- Born: 27 September 1958 Ganja, Azerbaijan SSR, USSR
- Died: 16 June 1993 (aged 34) Şelli, Agdam Azerbaijan Republic
- Military career
- Service years: 1992–1993
- Conflicts: First Nagorno-Karabakh War
- Awards: National Hero of Azerbaijan 1994

= Elbrus Allahverdiyev =

Azerbaijani soldier

Elbrus Allahverdiyev (Elbrus Allahverdiyev) (27 September 1958, Ganja, Azerbaijan SSR – 6 June 1993, Şelli Agdam, Azerbaijan Republic) — was the military serviceman of Azerbaijan Armed Forces, warrior during the First Nagorno-Karabakh War and National Hero of Azerbaijan.

== Early life and education ==
Allahverdiyev was born in worker family on 27 September 1958 in Ganja, Azerbaijan SSR. In 1976, he completed his secondary education in Ganja. He had served in the Soviet Army during 1976–1978. In 1990, he graduated from Sergo Ordzhonikidze Agriculture Institute.

He had lived in Vladikavkaz for few years.

== Family ==
He was married. He had three children.

== First Nagorno-Karabakh war ==
He came back to Azerbaijan after the First Nagorno-Karabakh War began and joined Azerbaijan Armed Forces. He was one of the founders of the Azerbaijani artillery. He fought against Armenians in Aghdara and Aghdam. Many times, he had prevented Armenians artillery attack. When the Armenians attacked to Aghdam on June 12, 1993, Elbrus Allahverdiyev destroyed many of the enemy's forces and forced them to retreat.

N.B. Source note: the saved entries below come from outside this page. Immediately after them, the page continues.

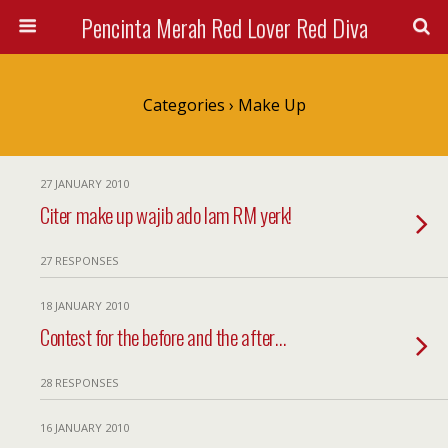
Pencinta Merah Red Lover Red Diva
Categories ›
Make Up
27 JANUARY 2010
Citer make up wajib ado lam RM yerk!
27 RESPONSES
18 JANUARY 2010
Contest for the before and the after…
28 RESPONSES
16 JANUARY 2010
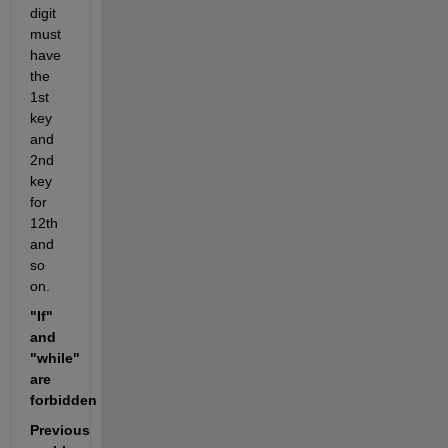
digit 
must 
have 
the 
1st 
key 
and 
2nd 
key 
for 
12th 
and 
so 
on.
"If" 
and 
"while" 
are 
forbidden
Previous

On 16 June 1993, he had got injured in one of the battles around Agdam District.

== Honors ==
Elbrus Haji oglu Allahverdiyev was posthumously awarded the title of the "National Hero of Azerbaijan" by Presidential Decree No. 202 dated 16 September 1994.

He was buried at the Ganja Martyrs' Lane.